Everest avalanche: Climbers descend amid uncertainty
Climbers are descending from Everest base camp, amid uncertainty over this year's climbing season after 16 guides were killed in an avalanche.
A row over local guides' share of revenue from foreign climbers erupted after last week's deadly accident, prompting some to threaten a boycott.
Sherpas also want better rescue and treatment facilities for guides.
If others descend, some fear it could effectively end plans to climb the world's highest mountain this year.
Ang Tshering Sherpa, the president of the Nepal Mountaineering Association (NMA), told BBC Nepali's Surendra Phuyal that was a distinct possibility if the majority of climbers decided to abandon climbing.
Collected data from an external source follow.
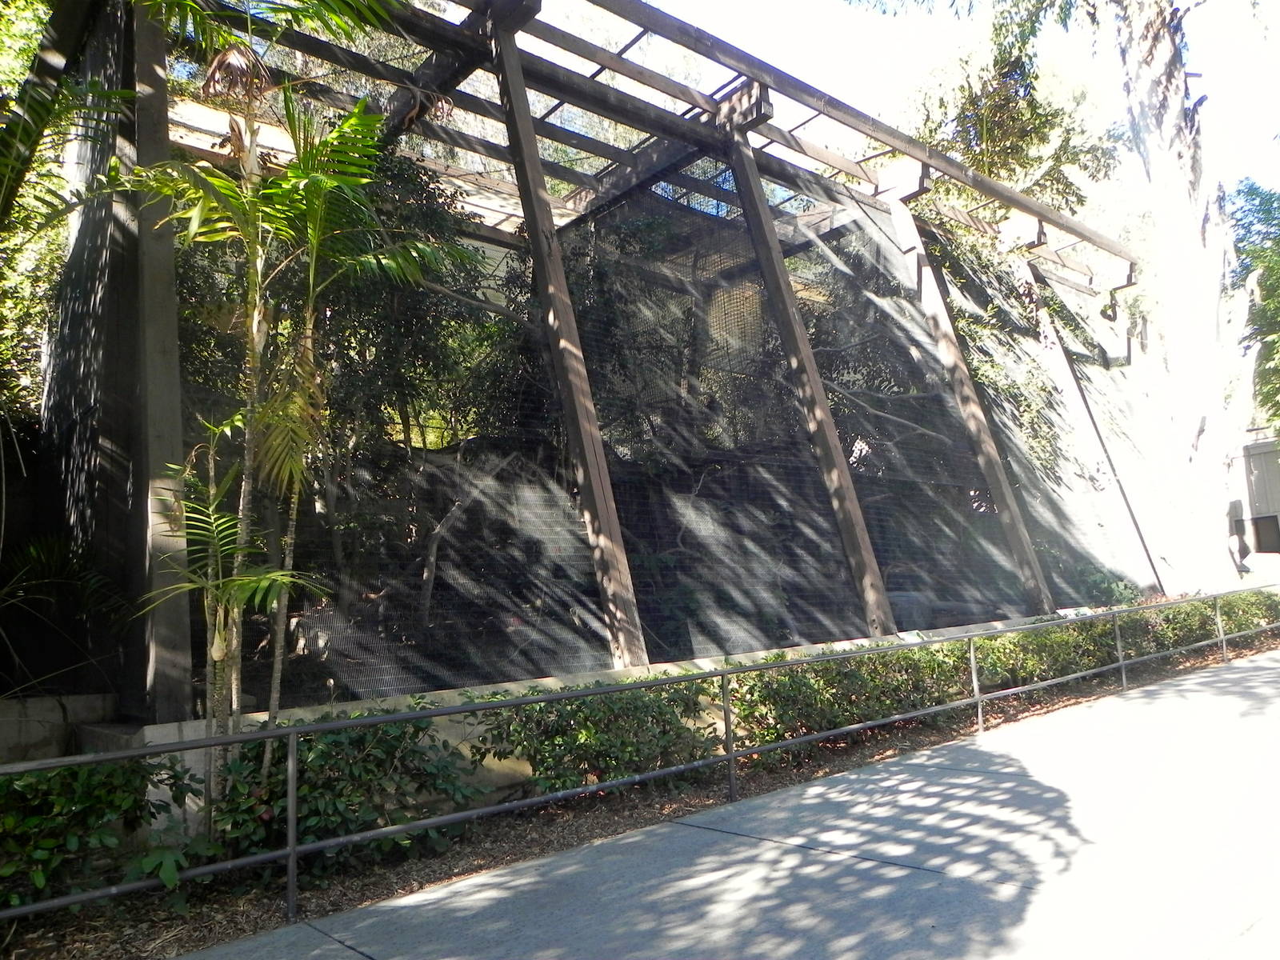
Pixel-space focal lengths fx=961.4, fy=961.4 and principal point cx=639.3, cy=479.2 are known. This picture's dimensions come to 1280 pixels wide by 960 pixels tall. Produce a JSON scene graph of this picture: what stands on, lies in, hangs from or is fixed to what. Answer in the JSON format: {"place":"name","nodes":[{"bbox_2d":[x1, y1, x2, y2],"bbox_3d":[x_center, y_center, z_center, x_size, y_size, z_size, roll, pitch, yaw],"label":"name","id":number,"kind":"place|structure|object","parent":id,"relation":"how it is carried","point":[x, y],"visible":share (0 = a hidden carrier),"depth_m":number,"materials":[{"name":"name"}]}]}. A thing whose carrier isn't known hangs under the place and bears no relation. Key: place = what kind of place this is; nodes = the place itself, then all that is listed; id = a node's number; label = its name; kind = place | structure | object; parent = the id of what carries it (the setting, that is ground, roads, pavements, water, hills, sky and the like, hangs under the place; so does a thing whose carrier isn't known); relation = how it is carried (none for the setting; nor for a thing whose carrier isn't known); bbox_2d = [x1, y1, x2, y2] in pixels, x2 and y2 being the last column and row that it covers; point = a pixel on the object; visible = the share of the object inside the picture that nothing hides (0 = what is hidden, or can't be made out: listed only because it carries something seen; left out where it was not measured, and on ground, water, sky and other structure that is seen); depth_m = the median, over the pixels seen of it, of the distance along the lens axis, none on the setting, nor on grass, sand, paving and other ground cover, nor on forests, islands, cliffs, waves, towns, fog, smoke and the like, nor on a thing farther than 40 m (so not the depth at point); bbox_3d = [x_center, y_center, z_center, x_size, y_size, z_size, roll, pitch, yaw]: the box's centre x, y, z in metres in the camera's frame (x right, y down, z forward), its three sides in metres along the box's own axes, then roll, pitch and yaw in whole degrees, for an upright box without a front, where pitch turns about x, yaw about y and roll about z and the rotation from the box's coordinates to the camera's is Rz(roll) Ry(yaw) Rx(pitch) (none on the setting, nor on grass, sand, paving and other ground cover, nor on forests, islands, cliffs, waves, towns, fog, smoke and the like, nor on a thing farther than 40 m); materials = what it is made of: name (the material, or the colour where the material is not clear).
{"place":"outdoors","nodes":[
{"label":"outdoors","id":0,"kind":"place"},
{"bbox_2d":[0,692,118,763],"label":"concrete wall","id":1,"kind":"structure","parent":0,"point":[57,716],"depth_m":5.39,"materials":[{"name":"grey concrete"}]},
{"bbox_2d":[13,612,1124,830],"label":"low concrete wall","id":2,"kind":"structure","parent":0,"point":[507,684],"depth_m":5.20,"materials":[{"name":"grey concrete"}]},
{"bbox_2d":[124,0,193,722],"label":"wooden post","id":3,"kind":"object","parent":2,"relation":"attached to","point":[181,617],"visible":0.7,"depth_m":5.22,"materials":[{"name":"brown wood"}]},
{"bbox_2d":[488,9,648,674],"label":"wooden post","id":4,"kind":"object","parent":2,"relation":"attached to","point":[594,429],"visible":0.84,"depth_m":6.99,"materials":[{"name":"brown wood"}]},
{"bbox_2d":[44,0,1180,721],"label":"animal enclosure","id":5,"kind":"object","parent":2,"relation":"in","point":[974,178],"visible":0.76,"depth_m":8.37,"materials":[{"name":"brown"}]},
{"bbox_2d":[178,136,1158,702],"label":"safety net","id":6,"kind":"object","parent":5,"relation":"hanging from","point":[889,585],"visible":0.55,"depth_m":8.13,"materials":[{"name":"black metal"}]},
{"bbox_2d":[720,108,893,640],"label":"wooden post","id":7,"kind":"object","parent":2,"relation":"in","point":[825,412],"visible":0.85,"depth_m":8.96,"materials":[{"name":"brown wood"}]},
{"bbox_2d":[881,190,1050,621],"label":"wooden post","id":8,"kind":"object","parent":2,"relation":"in","point":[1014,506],"visible":0.8,"depth_m":11.25,"materials":[{"name":"wood"}]},
{"bbox_2d":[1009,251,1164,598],"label":"wooden post","id":9,"kind":"object","parent":2,"relation":"attached to","point":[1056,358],"visible":0.72,"depth_m":14.59,"materials":[{"name":"brown wood"}]},
{"bbox_2d":[183,644,1279,959],"label":"pavement","id":10,"kind":"structure","parent":0,"point":[1037,902],"materials":[{"name":"grey concrete"}]},
{"bbox_2d":[525,0,1279,234],"label":"sky","id":11,"kind":"structure","parent":0,"point":[669,1],"materials":[{"name":"white"}]},
{"bbox_2d":[1226,430,1279,563],"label":"building","id":12,"kind":"structure","parent":0,"point":[1273,471],"depth_m":21.58,"materials":[{"name":"grey"}]},
{"bbox_2d":[1239,515,1279,554],"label":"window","id":13,"kind":"structure","parent":12,"relation":"in","point":[1260,547],"depth_m":19.66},
{"label":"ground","id":14,"kind":"structure","parent":0},
{"bbox_2d":[0,0,122,419],"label":"tree","id":15,"kind":"object","parent":14,"relation":"on","point":[33,42],"visible":0.62,"depth_m":7.75,"materials":[{"name":"green plant"}]},
{"bbox_2d":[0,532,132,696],"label":"shrub","id":16,"kind":"object","parent":14,"relation":"on","point":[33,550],"visible":0.95,"depth_m":5.86,"materials":[{"name":"green plant"}]},
{"bbox_2d":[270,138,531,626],"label":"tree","id":17,"kind":"object","parent":14,"relation":"on","point":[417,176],"visible":0.49,"depth_m":8.21,"materials":[{"name":"green plant"}]},
{"bbox_2d":[0,640,1279,959],"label":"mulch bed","id":18,"kind":"object","parent":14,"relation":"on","point":[261,921],"visible":0.44,"depth_m":4.69,"materials":[{"name":"brown wood"}]},
{"bbox_2d":[0,755,204,914],"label":"shrub","id":19,"kind":"object","parent":18,"relation":"on","point":[86,797],"visible":0.78,"depth_m":3.95,"materials":[{"name":"green plant"}]},
{"bbox_2d":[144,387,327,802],"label":"palm","id":20,"kind":"object","parent":18,"relation":"on","point":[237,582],"visible":0.92,"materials":[{"name":"green plant"}]},
{"bbox_2d":[124,76,467,806],"bbox_3d":[-1.852,-0.232,4.857,1.927,4.082,1.920,3,-8,-40],"label":"palm tree","id":21,"kind":"object","parent":18,"relation":"on","point":[366,259],"visible":0.97,"depth_m":4.87,"materials":[{"name":"plant"}]},
{"bbox_2d":[203,710,479,879],"bbox_3d":[-1.465,1.463,4.664,1.376,0.762,1.048,3,-8,-40],"label":"shrub","id":22,"kind":"object","parent":18,"relation":"on","point":[350,770],"visible":0.67,"depth_m":4.41,"materials":[{"name":"green plant"}]},
{"bbox_2d":[470,677,719,796],"bbox_3d":[-0.230,1.509,5.782,1.688,0.698,0.927,3,-8,-40],"label":"shrub","id":23,"kind":"object","parent":18,"relation":"on","point":[558,724],"visible":0.72,"depth_m":5.48,"materials":[{"name":"green plant"}]},
{"bbox_2d":[1,587,1277,933],"bbox_3d":[1.729,1.542,6.654,12.588,0.746,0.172,3,-8,-40],"label":"metal railing","id":24,"kind":"object","parent":18,"relation":"on","point":[732,757],"visible":0.99,"depth_m":4.74,"materials":[{"name":"metal"}]},
{"bbox_2d":[724,638,978,754],"bbox_3d":[1.486,1.575,7.164,2.357,0.739,1.034,3,-8,-40],"label":"hedge","id":25,"kind":"object","parent":18,"relation":"on","point":[852,702],"visible":0.65,"depth_m":6.79,"materials":[{"name":"green plant"}]},
{"bbox_2d":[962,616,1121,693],"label":"shrub","id":26,"kind":"object","parent":18,"relation":"on","point":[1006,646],"visible":0.58,"depth_m":8.95,"materials":[{"name":"green plant"}]},
{"bbox_2d":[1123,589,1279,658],"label":"hedge","id":27,"kind":"object","parent":18,"relation":"on","point":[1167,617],"visible":0.49,"depth_m":11.83,"materials":[{"name":"green plant"}]},
{"bbox_2d":[1212,586,1279,637],"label":"shrub","id":28,"kind":"object","parent":18,"relation":"on","point":[1252,606],"visible":0.44,"depth_m":13.02,"materials":[{"name":"green plant"}]},
{"bbox_2d":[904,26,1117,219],"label":"tree","id":29,"kind":"object","parent":14,"relation":"on","point":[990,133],"visible":0.42,"depth_m":22.26,"materials":[{"name":"green plant"}]},
{"bbox_2d":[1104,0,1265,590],"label":"tree","id":30,"kind":"object","parent":14,"relation":"on","point":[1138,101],"visible":0.86,"depth_m":14.87,"materials":[{"name":"plant"}]},
{"bbox_2d":[1228,178,1279,434],"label":"tree","id":31,"kind":"object","parent":14,"relation":"on","point":[1276,286],"visible":0.86,"depth_m":21.55,"materials":[{"name":"green plant"}]}
]}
But Madhusudan Burlakoti, a tourism ministry official, hoped that some teams might still climb. Sherpas have been in talks over these issues with the Nepalese government.
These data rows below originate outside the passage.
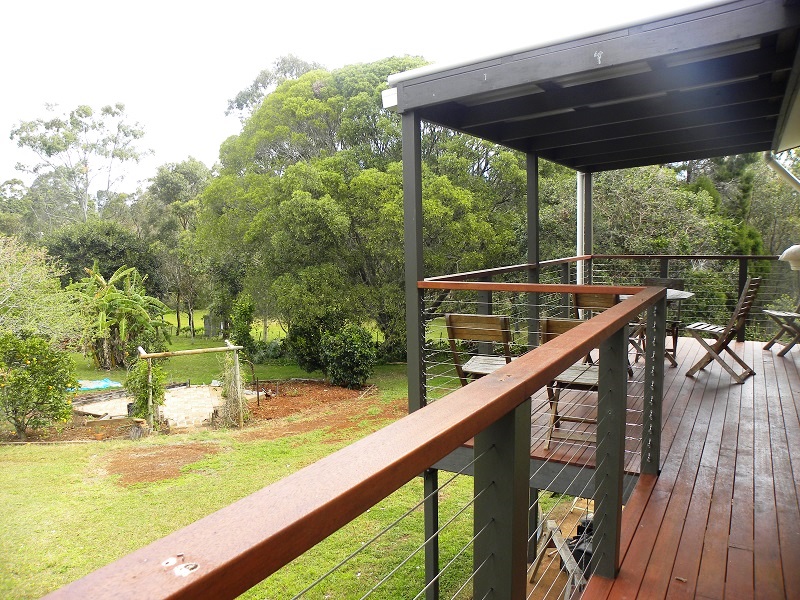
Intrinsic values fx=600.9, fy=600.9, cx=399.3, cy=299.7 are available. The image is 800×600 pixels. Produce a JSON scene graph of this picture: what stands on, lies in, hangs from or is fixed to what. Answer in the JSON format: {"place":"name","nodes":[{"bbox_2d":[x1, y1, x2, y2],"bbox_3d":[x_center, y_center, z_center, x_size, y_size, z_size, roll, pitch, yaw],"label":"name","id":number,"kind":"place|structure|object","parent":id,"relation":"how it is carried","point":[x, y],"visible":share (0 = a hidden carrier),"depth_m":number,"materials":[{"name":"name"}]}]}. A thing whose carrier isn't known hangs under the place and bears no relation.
{"place":"outdoors","nodes":[
{"label":"outdoors","id":0,"kind":"place"},
{"bbox_2d":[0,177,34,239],"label":"tree","id":1,"kind":"object","parent":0,"point":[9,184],"visible":0.61,"depth_m":37.19,"materials":[{"name":"green plant"}]},
{"bbox_2d":[9,102,149,222],"bbox_3d":[-20.008,-5.436,38.356,7.988,14.096,7.779,3,7,31],"label":"tree","id":2,"kind":"object","parent":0,"point":[45,145],"visible":0.93,"depth_m":36.88,"materials":[{"name":"plant"}]},
{"bbox_2d":[42,219,160,293],"bbox_3d":[-12.988,-0.775,26.364,5.425,5.704,5.467,3,7,31],"label":"tree","id":3,"kind":"object","parent":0,"point":[95,244],"visible":0.64,"depth_m":25.07,"materials":[{"name":"green plant"}]},
{"bbox_2d":[72,383,246,428],"label":"stone patio","id":4,"kind":"structure","parent":0,"point":[199,394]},
{"bbox_2d":[0,321,505,599],"label":"lawn","id":5,"kind":"structure","parent":0,"point":[116,553],"materials":[{"name":"green plant"}]},
{"bbox_2d":[0,332,75,438],"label":"shrub","id":6,"kind":"object","parent":5,"relation":"on","point":[19,380],"visible":0.99,"depth_m":10.58,"materials":[{"name":"green plant"}]},
{"bbox_2d":[0,234,84,344],"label":"tree","id":7,"kind":"object","parent":5,"relation":"on","point":[10,278],"visible":0.94,"depth_m":13.90,"materials":[{"name":"green plant"}]},
{"bbox_2d":[70,378,122,391],"bbox_3d":[-7.551,2.040,14.589,1.251,0.176,1.203,3,7,31],"label":"blue tarp","id":8,"kind":"object","parent":5,"relation":"on","point":[106,384],"visible":0.64,"depth_m":14.43,"materials":[{"name":"plastic"}]},
{"bbox_2d":[65,261,170,367],"bbox_3d":[-8.288,0.505,17.495,3.292,3.174,3.218,3,7,31],"label":"banana plant","id":9,"kind":"object","parent":5,"relation":"on","point":[123,301],"visible":0.95,"depth_m":17.14,"materials":[{"name":"green plant"}]},
{"bbox_2d":[126,355,167,424],"bbox_3d":[-4.603,1.594,10.929,0.776,1.424,0.769,3,7,31],"label":"climbing plant","id":10,"kind":"object","parent":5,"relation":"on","point":[141,385],"visible":0.74,"depth_m":10.80,"materials":[{"name":"green plant"}]},
{"bbox_2d":[99,442,223,485],"bbox_3d":[-3.641,2.400,9.153,1.952,0.040,1.899,3,7,31],"label":"dirt patch","id":11,"kind":"object","parent":5,"relation":"on","point":[161,456],"visible":0.81,"depth_m":9.00,"materials":[{"name":"brown soil"}]},
{"bbox_2d":[141,158,214,338],"bbox_3d":[-10.513,-2.486,29.371,5.198,8.763,4.665,3,7,31],"label":"tree","id":12,"kind":"object","parent":5,"relation":"on","point":[194,173],"visible":0.8,"depth_m":28.25,"materials":[{"name":"green plant"}]},
{"bbox_2d":[136,339,246,431],"bbox_3d":[-3.846,1.595,11.236,1.895,1.602,1.114,-4,7,-29],"label":"wooden frame","id":13,"kind":"object","parent":5,"relation":"on","point":[231,348],"visible":0.95,"depth_m":11.00,"materials":[{"name":"brown wood"}]},
{"bbox_2d":[217,350,248,426],"bbox_3d":[-3.059,1.596,11.000,0.634,1.420,0.641,3,7,31],"label":"climbing plant","id":14,"kind":"object","parent":13,"relation":"hanging from","point":[231,405],"visible":0.87,"depth_m":10.92,"materials":[{"name":"green plant"}]},
{"bbox_2d":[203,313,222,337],"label":"shed","id":15,"kind":"structure","parent":5,"relation":"on","point":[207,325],"depth_m":26.09,"materials":[{"name":"grey"}]},
{"bbox_2d":[229,296,256,354],"bbox_3d":[-4.482,0.868,17.212,0.880,2.047,0.879,3,7,31],"label":"shrub","id":16,"kind":"object","parent":5,"relation":"on","point":[244,313],"visible":0.84,"depth_m":17.01,"materials":[{"name":"green plant"}]},
{"bbox_2d":[284,311,342,372],"bbox_3d":[-1.993,0.899,14.616,1.729,1.852,1.702,3,7,31],"label":"shrub","id":17,"kind":"object","parent":5,"relation":"on","point":[310,336],"visible":0.7,"depth_m":14.16,"materials":[{"name":"green plant"}]},
{"bbox_2d":[242,379,394,436],"bbox_3d":[-1.652,2.131,12.516,3.675,0.092,3.498,3,7,31],"label":"soil patch","id":18,"kind":"object","parent":5,"relation":"on","point":[332,392],"visible":0.76,"depth_m":12.33,"materials":[{"name":"brown soil"}]},
{"bbox_2d":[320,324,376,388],"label":"shrub","id":19,"kind":"object","parent":5,"relation":"on","point":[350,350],"visible":0.98,"depth_m":13.65,"materials":[{"name":"green plant"}]},
{"bbox_2d":[198,55,526,360],"bbox_3d":[-0.862,-2.701,19.022,10.172,9.117,9.181,3,7,31],"label":"large tree","id":20,"kind":"object","parent":5,"relation":"on","point":[365,271],"visible":0.86,"depth_m":16.15,"materials":[{"name":"green plant"}]},
{"bbox_2d":[423,469,440,599],"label":"support post","id":21,"kind":"object","parent":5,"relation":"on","point":[426,484],"visible":0.75,"depth_m":4.63,"materials":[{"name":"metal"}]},
{"bbox_2d":[226,55,324,120],"bbox_3d":[-4.961,-6.633,34.308,9.452,14.044,9.134,3,7,31],"label":"tree","id":22,"kind":"object","parent":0,"point":[262,83],"visible":0.19,"depth_m":31.84,"materials":[{"name":"plant"}]},
{"bbox_2d":[0,0,705,190],"label":"sky","id":23,"kind":"structure","parent":0,"point":[257,63],"materials":[{"name":"white"}]},
{"bbox_2d":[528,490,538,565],"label":"support post","id":24,"kind":"object","parent":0,"point":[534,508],"visible":0.47,"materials":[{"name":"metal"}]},
{"bbox_2d":[528,513,592,599],"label":"sawhorse","id":25,"kind":"object","parent":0,"point":[559,533],"visible":0.55,"depth_m":5.46,"materials":[{"name":"grey wood"}]},
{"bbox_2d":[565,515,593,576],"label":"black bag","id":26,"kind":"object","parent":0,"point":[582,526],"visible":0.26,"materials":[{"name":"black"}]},
{"bbox_2d":[434,328,799,599],"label":"wooden deck","id":27,"kind":"structure","parent":0,"point":[780,390],"materials":[{"name":"brown wood"}]},
{"bbox_2d":[34,285,678,599],"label":"deck railing","id":28,"kind":"object","parent":27,"relation":"on","point":[646,291],"visible":0.98,"depth_m":1.08,"materials":[{"name":"brown wood"}]},
{"bbox_2d":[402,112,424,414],"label":"post","id":29,"kind":"object","parent":27,"relation":"on","point":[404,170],"visible":0.71,"depth_m":4.37,"materials":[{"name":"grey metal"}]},
{"bbox_2d":[444,312,514,384],"bbox_3d":[0.671,0.546,4.639,0.505,0.933,0.561,3,7,31],"label":"folding chair","id":30,"kind":"object","parent":27,"relation":"on","point":[471,316],"visible":0.62,"depth_m":4.58,"materials":[{"name":"brown wood"}]},
{"bbox_2d":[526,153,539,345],"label":"post","id":31,"kind":"object","parent":27,"relation":"on","point":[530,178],"visible":0.67,"depth_m":6.09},
{"bbox_2d":[540,318,598,450],"bbox_3d":[1.283,0.592,4.316,0.500,0.935,0.557,3,7,31],"label":"folding chair","id":32,"kind":"object","parent":27,"relation":"on","point":[588,378],"visible":0.37,"depth_m":4.27,"materials":[{"name":"brown wood"}]},
{"bbox_2d":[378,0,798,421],"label":"pergola","id":33,"kind":"object","parent":27,"relation":"on","point":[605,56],"visible":0.87,"depth_m":4.39,"materials":[{"name":"wood"}]},
{"bbox_2d":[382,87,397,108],"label":"gutter end","id":34,"kind":"object","parent":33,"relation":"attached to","point":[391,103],"visible":0.58,"depth_m":4.08,"materials":[{"name":"white metal"}]},
{"bbox_2d":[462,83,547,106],"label":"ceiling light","id":35,"kind":"object","parent":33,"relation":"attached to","point":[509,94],"visible":0.57,"depth_m":4.33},
{"bbox_2d":[576,173,588,286],"bbox_3d":[2.472,-0.656,8.179,0.198,2.481,0.224,3,7,31],"label":"downspout","id":36,"kind":"object","parent":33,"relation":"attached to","point":[580,192],"visible":0.54,"depth_m":8.10,"materials":[{"name":"white metal"}]},
{"bbox_2d":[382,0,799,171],"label":"roof","id":37,"kind":"structure","parent":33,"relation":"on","point":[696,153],"depth_m":4.18,"materials":[{"name":"grey"}]},
{"bbox_2d":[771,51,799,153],"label":"roof eave","id":38,"kind":"object","parent":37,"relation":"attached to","point":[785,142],"visible":0.93,"depth_m":4.59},
{"bbox_2d":[764,151,799,191],"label":"downspout","id":39,"kind":"object","parent":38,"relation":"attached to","point":[780,168],"visible":0.93,"depth_m":6.32,"materials":[{"name":"metal"}]},
{"bbox_2d":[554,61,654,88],"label":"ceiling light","id":40,"kind":"object","parent":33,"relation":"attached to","point":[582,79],"visible":0.63,"depth_m":3.90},
{"bbox_2d":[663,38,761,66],"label":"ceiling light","id":41,"kind":"object","parent":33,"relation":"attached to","point":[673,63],"visible":0.49,"depth_m":3.46,"materials":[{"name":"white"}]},
{"bbox_2d":[572,292,619,319],"bbox_3d":[1.950,0.374,5.790,0.480,0.959,0.519,3,7,31],"label":"folding chair","id":42,"kind":"object","parent":27,"relation":"on","point":[600,306],"visible":0.37,"depth_m":5.77,"materials":[{"name":"brown wood"}]},
{"bbox_2d":[623,287,695,366],"bbox_3d":[2.693,0.319,6.418,0.806,0.757,0.812,3,7,31],"label":"table","id":43,"kind":"object","parent":27,"relation":"on","point":[674,296],"visible":0.3,"depth_m":6.29,"materials":[{"name":"wood"}]},
{"bbox_2d":[641,276,683,363],"bbox_3d":[2.966,0.204,6.989,0.509,0.965,0.592,3,7,31],"label":"folding chair","id":44,"kind":"object","parent":27,"relation":"on","point":[651,279],"visible":0.42,"depth_m":7.02,"materials":[{"name":"brown wood"}]},
{"bbox_2d":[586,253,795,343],"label":"deck railing","id":45,"kind":"object","parent":27,"relation":"on","point":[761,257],"visible":0.51,"depth_m":8.02,"materials":[{"name":"metal"}]},
{"bbox_2d":[685,277,761,382],"bbox_3d":[3.314,0.285,6.176,0.619,1.042,0.500,5,8,43],"label":"folding chair","id":46,"kind":"object","parent":27,"relation":"on","point":[744,308],"visible":0.92,"depth_m":6.11,"materials":[{"name":"brown wood"}]},
{"bbox_2d":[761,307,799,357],"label":"folding chair","id":47,"kind":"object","parent":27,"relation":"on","point":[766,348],"visible":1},
{"bbox_2d":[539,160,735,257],"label":"tree","id":48,"kind":"object","parent":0,"point":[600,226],"visible":0.51,"depth_m":15.92,"materials":[{"name":"green plant"}]},
{"bbox_2d":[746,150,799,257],"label":"tree","id":49,"kind":"object","parent":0,"point":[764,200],"visible":0.51,"depth_m":18.21,"materials":[{"name":"green plant"}]},
{"bbox_2d":[779,244,799,270],"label":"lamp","id":50,"kind":"object","parent":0,"point":[787,251],"visible":1,"depth_m":6.74,"materials":[{"name":"white"}]}
]}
More than 300 foreign climbers were preparing to climb Everest this year, but the tense aftermath of the avalanche that killed 13 Sherpas and left 3 missing presumed dead dashed hopes and left many climbers disturbed and shocked, our correspondent reports.
Last Friday's avalanche was the single deadliest accident in modern mountaineering on the world's highest peak.
It struck an area just above Everest base camp at 5,800m (19,000ft).
Sherpa conditions
Sherpas can earn up to $8,000 (£4,800) in the three-month Everest climbing season, more than 10 times the average wage in Nepal, which remains one of Asia's poorest nations.
But BBC South Asia correspondent Andrew North says that does not look so good when the government is earning millions of dollars each year in fees for climbing permits. Some guiding companies charge clients up to $60,000 (£36,000) per person.
The guides who lost their lives had climbed up the slope early in the morning to fix ropes for climbers and prepare the route.
The avalanche struck a passage called the Khumbu Icefall, which is riddled with crevasses and ice boulders that can break free without warning.
Although relatively low on the mountain, it is one of its most dangerous points - but there are no safer paths along the famous South Col route first scaled by Sir Edmund Hillary and Tenzing Norgay in 1953.
Sherpas often make 20-25 round trips to carry kit and supplies to advanced camps, exposing them to greater risk.
Everest has been scaled by more than 3,000 climbers since 1953.